Very bummed about it. I hope that there is a solution because it was nice to be able to look at the progress I made in the Heatmap. I’m only 3 months in, so it’s 11 levels worth of reviews completed isn’t that much, but it’s going to bother me if I get to 60 and the data is inaccurate.

5 Likes

While many people might disagree, the fact that many of us continue to use WaniKani shows it’s at least doing something right.

3 Likes

232 days later and still nothing?? I really, really wish we would get an update on this. I have an API application that I really want to make that requires access to this data. I’ve been waiting for months and months now and still you guys won’t give us any information? Every single person in this thread pays you $9 a month, and you won’t even speak to them? I really think we deserve an update. You can’t just revoke peoples’ access to their own data with zero warning and then ignore them when they ask questions about it. I was okay giving you a few days, I was okay giving you a couple months even. But it’s been almost 8 months now. I’m tired of waiting and I’m tired of being ignored. We really deserve an update and it’s rude to ignore us this long.

We’re not just here complaining for the sake of complaining - we’re all here because every one of us lost something that we were paying for. We deserve to have that thing back.

“Technical difficulties” is a fine excuse for a few days. But after 8 months it’s just a lie. I would really appreciate an update. A lot. I’ve been asking for this for months now and I’ve been very consistent.
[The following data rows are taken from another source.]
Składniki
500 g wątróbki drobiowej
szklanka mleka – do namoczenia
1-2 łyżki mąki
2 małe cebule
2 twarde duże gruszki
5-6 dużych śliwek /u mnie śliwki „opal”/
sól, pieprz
Every week I’m reminded of how much I miss this feature and every week I wonder when it will come back. Please just update us. I am just going to keep asking until you guys do something.

16 Likes

Still no update?

2 Likes

Any estimation to when this will be fixed?
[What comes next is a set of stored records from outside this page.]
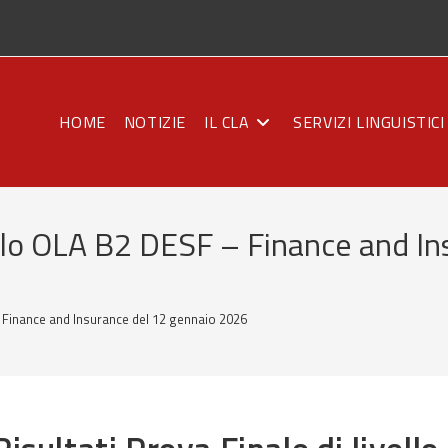
HOME
NOTIZIE
IL CLA
SERVIZI LINGUISTICI
ivello OLA B2 DESF – Finance and I
 – Finance and Insurance del 12 gennaio 2026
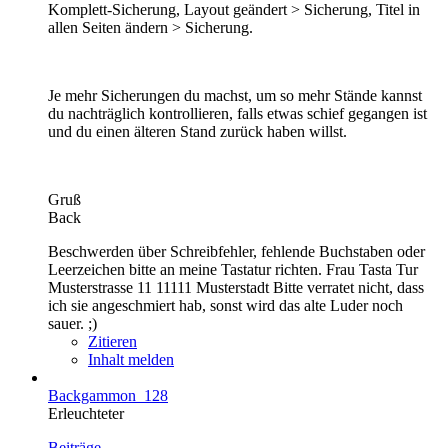
Komplett-Sicherung, Layout geändert > Sicherung, Titel in
allen Seiten ändern > Sicherung.
Je mehr Sicherungen du machst, um so mehr Stände kannst
du nachträglich kontrollieren, falls etwas schief gegangen ist
und du einen älteren Stand zurück haben willst.
Gruß
Back
Beschwerden über Schreibfehler, fehlende Buchstaben oder
Leerzeichen bitte an meine Tastatur richten. Frau Tasta Tur
Musterstrasse 11 11111 Musterstadt Bitte verratet nicht, dass
ich sie angeschmiert hab, sonst wird das alte Luder noch
sauer. ;)
Zitieren
Inhalt melden
Backgammon_128
Erleuchteter
Beiträge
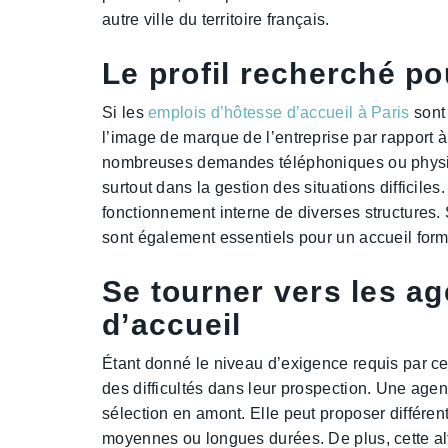
autre ville du territoire français.
Le profil recherché po
Si les
emplois d’hôtesse d’accueil à Paris
sont 
l’image de marque de l’entreprise par rapport à 
nombreuses demandes téléphoniques ou physique
surtout dans la gestion des situations difficile
fonctionnement interne de diverses structures. 
sont également essentiels pour un accueil for
Se tourner vers les a
d’accueil
Étant donné le niveau d’exigence requis par ce 
des difficultés dans leur prospection. Une agen
sélection en amont. Elle peut proposer différe
moyennes ou longues durées. De plus, cette al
Seeing your heat map show that you did 80 reviews a day after you did close to 400 really lowers one’s motivation. Same with days when you “did not do any reviews”, but actually did hundreds on your mobile app.

I love Wani Kani and just bought a yearly subscription after starting in April and going maximum speed (one level per week), but this kind of thing really makes you wonder what you payed hundreds of dollars for…

4 Likes